It follows an emergency meeting with the five Health Trust bosses on Friday afternoon.
Mr Poots has ordered the trusts to drop their current proposals and begin a new process which places "the principle of sensitivity to the needs and wishes of older people" at its core.
Speaking after the meeting, the DUP minister said: "It is unacceptable that any older person feels distressed because of proposals for change.
"Older people and their families have been left upset and alarmed. That should never be the by-product of a process which is all about improving the lives of older people and giving them more control. This is why we will have a fresh start.
This is about listening to our older people and their families and our own staff.
"I expect a process which not only identifies the needs of each individual affected by proposed changes, but also understands the wishes of every single individual and their families. I expect these wishes to be respected, and this extends to all staff."
Sue Ramsey, who chairs the Health Committee at Stormont, said "common sense" prevailed.
The Sinn Féin MLA continued: "Common sense has prevailed and clearly the situation has been handled wrongly. The minister has shown that he is in charge, something he should have done from the beginning of this fiasco.
"The policy of Transforming Your Care is about making our health system better and bringing that care into the community, not spreading fear and uncertainty about the future."
Mr Poots summoned the trust chiefs after it emerged that the Western Trust had earmarked all of its homes for closure, with similar proposals in place in the northern and southern areas.
He defended the Transforming Your Care scheme - which was to close around half of homes - but said he won't stand by the closure of all homes in the next five months.
Local politicians and unions have called for the minister to resign.
UUP leader Mike Nesbitt said: "The issue is simple.
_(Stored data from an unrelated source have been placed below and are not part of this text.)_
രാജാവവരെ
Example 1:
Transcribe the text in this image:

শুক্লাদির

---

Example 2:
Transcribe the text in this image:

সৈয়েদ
Either the minister did not realise this was a sensitive issue, in which case he is not fit for office.
"Or, if he was aware of the sensitivities, he failed to prevent deep and unnecessary hurt, trauma and distress to many elderly people and their families. Either way, surely it is a resignation matter for a man of principle."
Kevin McCabe of NIPSA said: "The dogmatic mantra of private sector good, public sector bad must end or it will have serious ramifications for the present and future health of NI people.
It is clear to NIPSA the Health Service in Northern Ireland is in crisis.
"NIPSA therefore calls for a halt to the implementation of Transforming Your Care and furthermore for the resignation of the Health Minister."
UNISON has also described Mr Poots' position as untenable.
Questions had been asked about why the Trusts were going above and beyond the 50% closure plans of the TYC reforms, which were focused on helping elderly people live at home.
Claire Keatinge, the Commissioner for Older People, said: "I think the question is simple.
"Transforming Your Care proposed a reduction in the number of places in statutory and other residential care, there is a reduce in demand for residential care as more people are cared for in the community and that is proper and that is right.
"There is currently an abject failure of leadership across the Health and Social Care Trusts, across the social care board and from the Minister to join up how he is going to consult on the process by which consideration is given to which if any care homes should close."
Serious concerns were raised by the Patient and Client Council. It said: "Decisions must be taken with residents and their families - not for them."
Professor Michael O'Flaherty from the NI Human Rights Commission also voiced "deep" concerns over "potentially inhuman and degrading treatment" of those living in homes.
Meanwhile residents at several of the affected homes vowed to fight to keep them open.
Roy Beggs of the UUP said: "What must happen now is for the Minister and his senior officials from the Health and Social care Board to be upfront and tell us what TYC will really mean in practice. The bottom line is the Minister has failed, confidence is shattered, and we are all in a much worse place than we were before the DUP took over the Department of Health."
Conall McDevitt of the SDLP said: "The minister needs to start asking fundamental questions about how the trusts were able to take steps in implementing proposals, which were in direct conflict with the departmental policy contained in the Transforming Your Care document."